It is exciting to see all the new papers attempting to link genetics and geography – a solid tradition in genetics that goes back to the days of Dr. Luigi Luca Cavalli-Sforza, one of the founders of the field. However, before you pet yourself on the shoulder and claim that you built a great PREDICTOR, it’s worth considering the following points.
- Just because you match samples with geography, doesn’t mean you built a predictor. You may have built a classifier, instead. What’s the difference? A classifier matches samples with a training set and uses the geographical coordinates of the training set to yield the geographical coordinates of the test samples. This is NOT a prediction because there is a finite set of possibilities. True prediction occurs when your samples nor its populations are in your training set and the predictor infers geographical coordinates that it was NOT trained on. This is a lot harder.
- How much of your data were used to train the classifier/predictor? Typically, researchers should limit their training set to 10-20% of the dataset, however, the literature is full of papers, many of them are high profile, which trained their classifiers on 50% and even 90% of the data. This is OVER FITTING, or to be more specific, cheating, because your classifier is now very specific to your dataset and probably would not work on other datasets.
- How do you build a good predictor? We already learned that you need to prove that your predictor works by excluding the ancestral population of your sample from your training dataset, i.e., to do drop-one-population. Think of it as social distancing. It is advisable to use a completely different dataset. This way you can argue that your predictor is more robust. Using datasets genotyped on different array demonstrates that your predictor is also robust to the genotyping platform. Finally, using macro- (e.g., worldwide populations) and micro-datasets (e.g., island or village populations) would demonstrate that your predictor is agnostic to the scale of the test dataset.

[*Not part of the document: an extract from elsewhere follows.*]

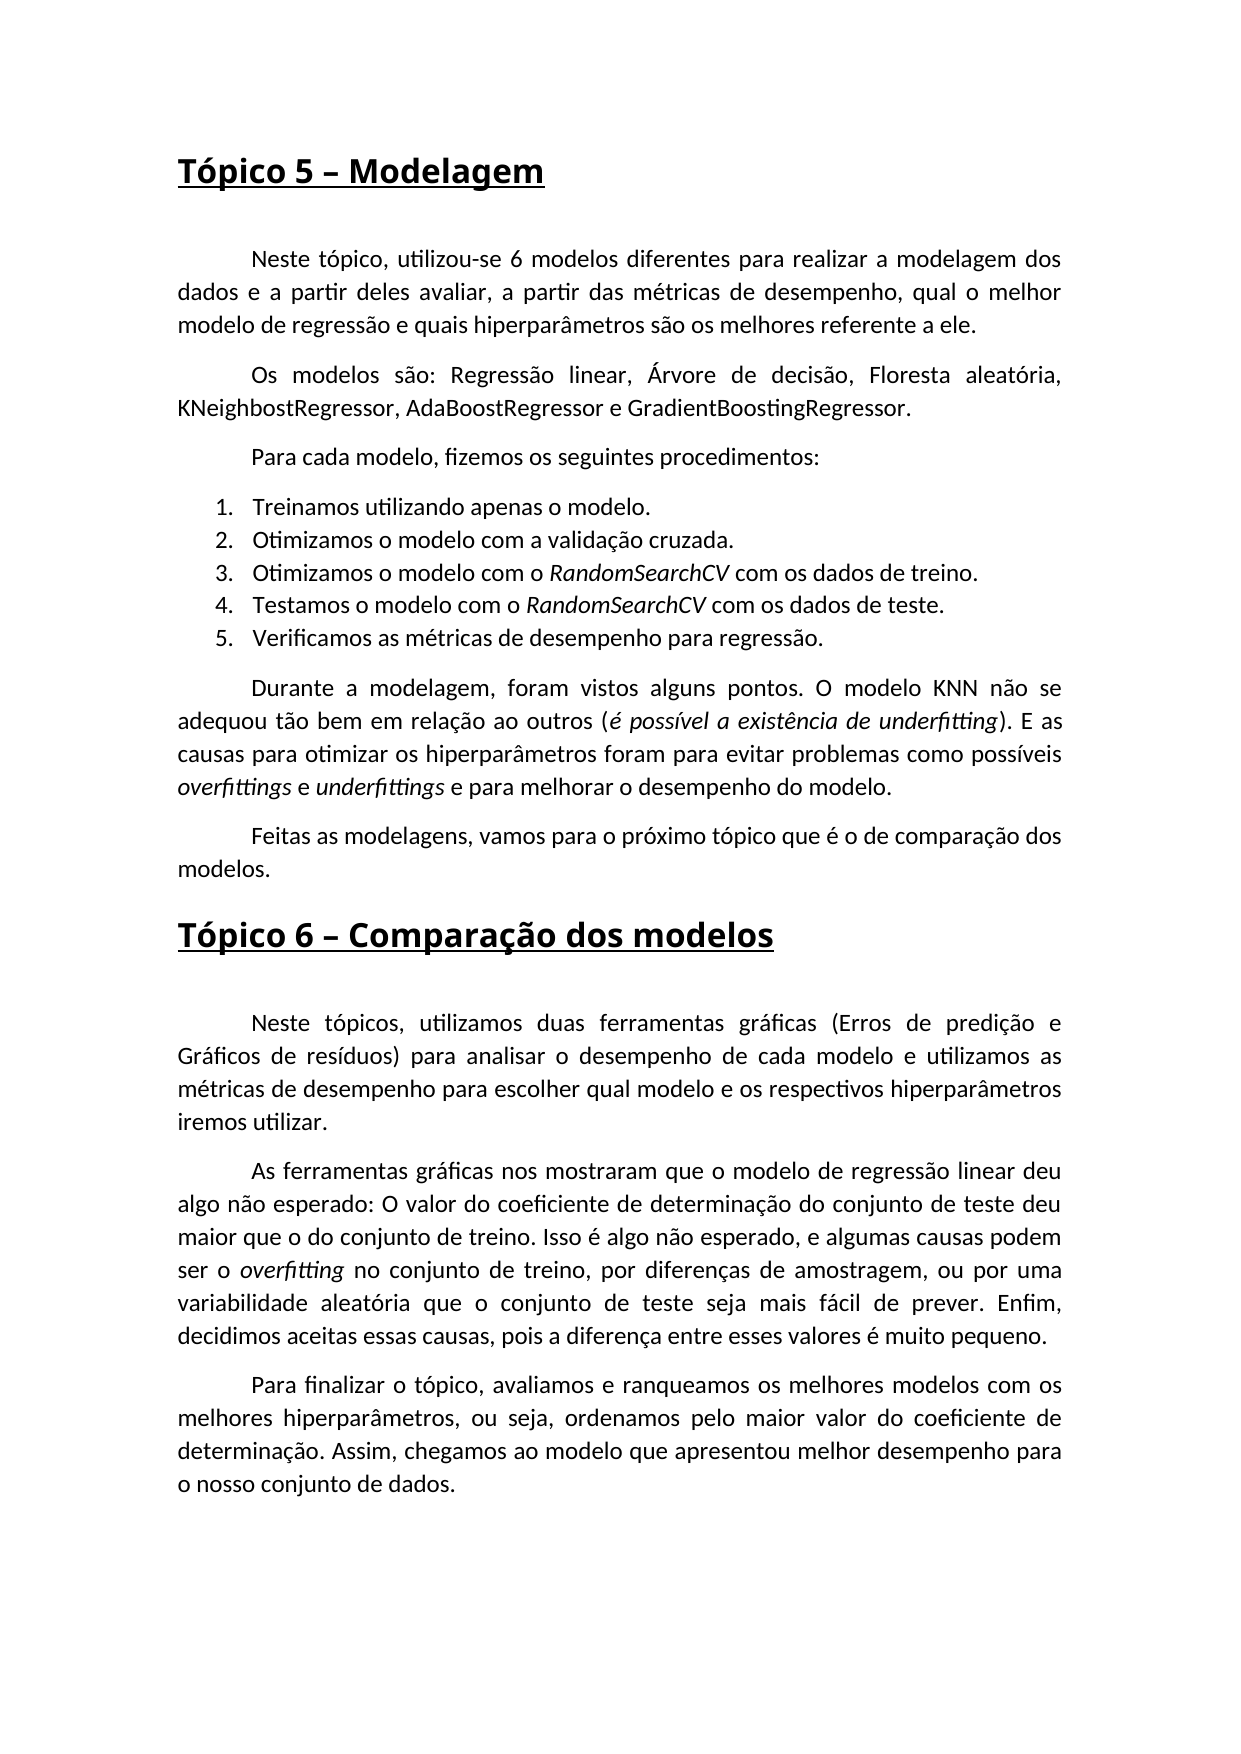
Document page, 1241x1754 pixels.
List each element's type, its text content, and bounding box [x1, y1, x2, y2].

- Did you build something useful? The only reason to develop a method is that it outperforms existing ones. Don’t compare your method to PCA or SPA, we all know that they perform poorly. Compare your method with a method that has been convincingly demonstrated to work well.
Of course, if your tool doesn’t predict anything, you should ignore all the recommendations above. In this case, your so-called predictor would be trained on most of the data, to maximize the chances that the tested samples would look like the training ones. Ideally, you should handpick the test samples so make sure that this is indeed the case. Limit yourself to the European POPRES dataset. Stay away from the global datasets, they may crash your tool as they did with SPA that spat out geographic coordinates that do not exist. If you insist on using a global dataset, like the HGDP, you must be a true risk-taker! Just make sure that you maximized the portion of the training dataset and that all the samples match the tested one. If anyone tells you that your model over fits the data, ignore them, ideally, or just point them to the many papers describing PCA or SPA-like method that did the same thing. Of course, you should compare your paper to these methods. Finished? Congratulations, you produced another utterly useless paper with results that would probably fail to replicate.